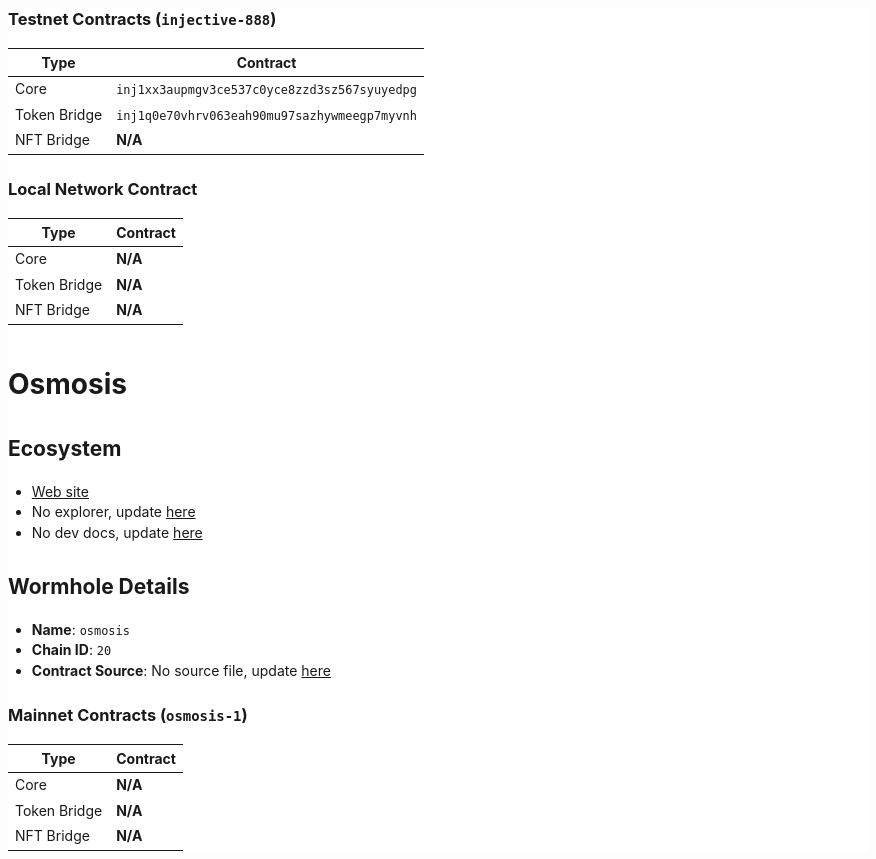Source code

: ### Testnet Contracts (<code>injective-888</code>)

|Type|Contract|
|----|--------|
|Core|`inj1xx3aupmgv3ce537c0yce8zzd3sz567syuyedpg`|
|Token Bridge|`inj1q0e70vhrv063eah90mu97sazhywmeegp7myvnh`|
|NFT Bridge|**N/A**|

### Local Network Contract

|Type|Contract|
|----|--------|
|Core|**N/A**|
|Token Bridge|**N/A**|
|NFT Bridge|**N/A**|
  





# Osmosis

## Ecosystem

- [Web site](https://osmosis.zone/)
- No explorer, update [here](https://github.com/wormhole-foundation/docs.wormhole.com/blob/main/scripts/src/chains/osmosis.json)
- No dev docs, update [here](https://github.com/wormhole-foundation/docs.wormhole.com/blob/main/scripts/src/chains/osmosis.json)

## Wormhole Details

- **Name**: `osmosis`
- **Chain ID**: `20`
- **Contract Source**: No source file, update [here](https://github.com/wormhole-foundation/docs.wormhole.com/blob/main/scripts/src/chains/osmosis.json)







### Mainnet Contracts (<code>osmosis-1</code>)

|Type|Contract|
|----|--------|
|Core|**N/A**|
|Token Bridge|**N/A**|
|NFT Bridge|**N/A**|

═══

## [Work instruction]
Recast the stretch of the records from the line containing "## Wormhole Details" through the line containing "### Mainnet Contracts" as a Markdown table with columns Number and Entry. Give each nonblank line its own row, numbered in order.

## [Result for this task]
| Number | Entry |
|---|---|
| 1 | ## Wormhole Details |
| 2 | - **Name**: `osmosis` |
| 3 | - **Chain ID**: `20` |
| 4 | - **Contract Source**: No source file, update [here](https://github.com/wormhole-foundation/docs.wormhole.com/blob/main/scripts/src/chains/osmosis.json) |
| 5 | ### Mainnet Contracts (<code>osmosis-1</code>) |